This nursing home wrongful death claim was filed in Montgomery County after a woman broke her leg during a bed transfer, then developed a fatal bed sore while recovering from her injury. It was filed in Health Claims Arbitration on March 15, 2018, and it is the 129th medical malpractice case filed in Maryland this year.Summary of Plaintiff's Allegations
An 84-year-old woman with impaired mobility needed assistance from a geriatric nursing assistant (GNA) when getting out of bed. While attempting to help the woman stand up, the GNA noticed that her right leg was caught in a sheet. The woman heard a popping sound and complained of pain. Long after the incident, x-rays confirmed that the woman suffered a femoral fracture.
The woman was transferred to Holy Cross Hospital, where she underwent surgery to repair her broken leg. During her recovery from her injury and surgery, the woman developed a sacral pressure sore. The pressure ulcer became infected, leading to sepsis and her eventual death.Additional Comments
According to the nursing home charts, the incident that caused the woman's broken leg occurred around noon. Even though the woman was "crying because of pain," she was not brought to the hospital for an evaluation until the following day.
It is unclear whether the woman developed the bed sore while she was at Holy Cross Hospital or at her nursing home. Based on the language in the statement of claim, it seems as though the plaintiffs are arguing that the broken leg incited a string of events that ultimately led to the woman's death. They claim the broken leg led to the pressure sore, which became infected and led to the woman's death, but they are not claiming that the bed sore developed due to negligent care. Speculatively, this line of reasoning makes it seem as though the woman was at Holy Cross Hospital when she developed the pressure ulcer.
Bedsores, or decubitus ulcers, are a known risk to patients whose injuries limit their mobility. This woman was clearly an at-risk resident. What happened is that pressure built up on her sacrum creating a bedsore. Bedsores increase the risk of sepsis, which can lead to death.
The standard of care required NMS Healthcare to identify this woman as a patient with a risk of bedsores. This requires the nursing home to monitor her skin carefully, use a dynamic or static mattress and additional padding, and move the patient every two hours to avoid the development of bedsores.
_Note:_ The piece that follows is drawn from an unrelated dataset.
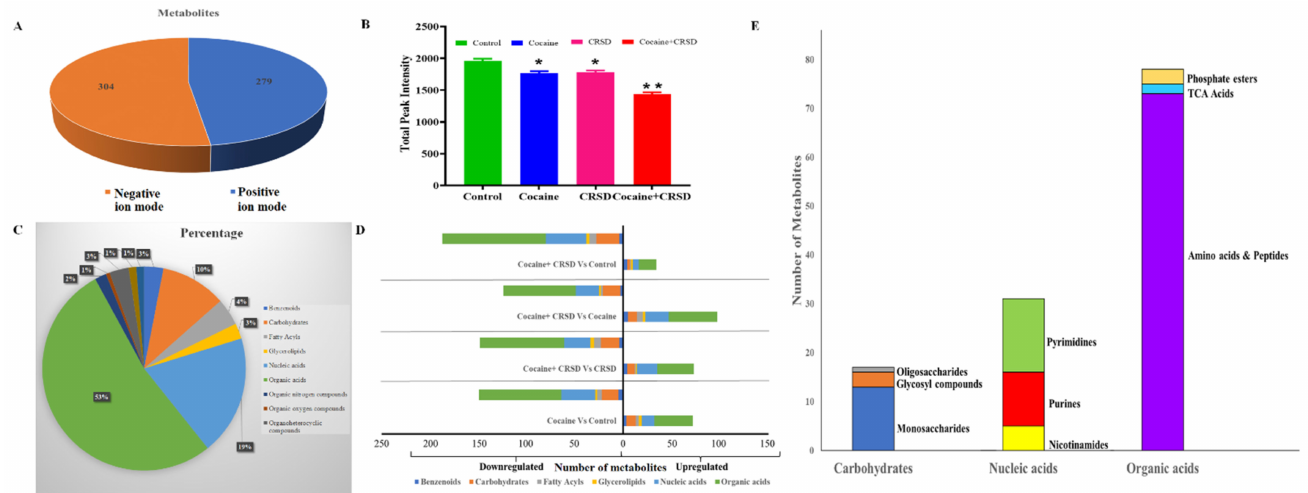
Figure 4. Overview of effect of cocaine and CRSD on metabolomic changes. ( A ) Pie chart showing the total of 304 metabolites and 279 metabolites identified by using positive and negative ion mode of untargeted liquid chromatography-tandem mass spectroscopy, respectively. ( B ) The bar diagram representing the total peak intensities across control, cocaine + CRSD, CRSD, and cocaine groups. ( C ) The pie chart representing the percentage of metabolites belong to superclass of metabolites. ( D ) The stack bar diagram representing the total number of metabolites upregulated and downregu- lated at each comparison groups (Cocaine vs. Control, Cocaine + CRSD vs. Control, Cocaine + CRSD vs. Cocaine, and Cocaine + CRSD vs. CRSD) and distribution of the metabolites per superclass of metabolites. ( E ) The stack bar diagram representing the number of metabolites divided on the basis of subclasses under the superclass. * and ** represent the levels of significance at 10% and 5%,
The nursing home should also keep the skin moist and make sure the patient is getting plenty of food and water.
Once a wound is identified, the standard of care requires efforts to keep the area dry. dressing changes as needed to ensure that the dressing remains dry and get a doctor involved for treatment.
- Montgomery County.
- NMS Healthcare of Springbrook, LLC
- Holy Cross Hospital
Failing to properly prepare the woman for a bed transfer by clearing her legs of any obstructions before attempting the transfer.
Failing to secure the scene, inspect the room for potential hazards, and take appropriate action to minimize risk of harm to a patient with limited mobility.
Failing to immediately report the incident and provide emergent medical care.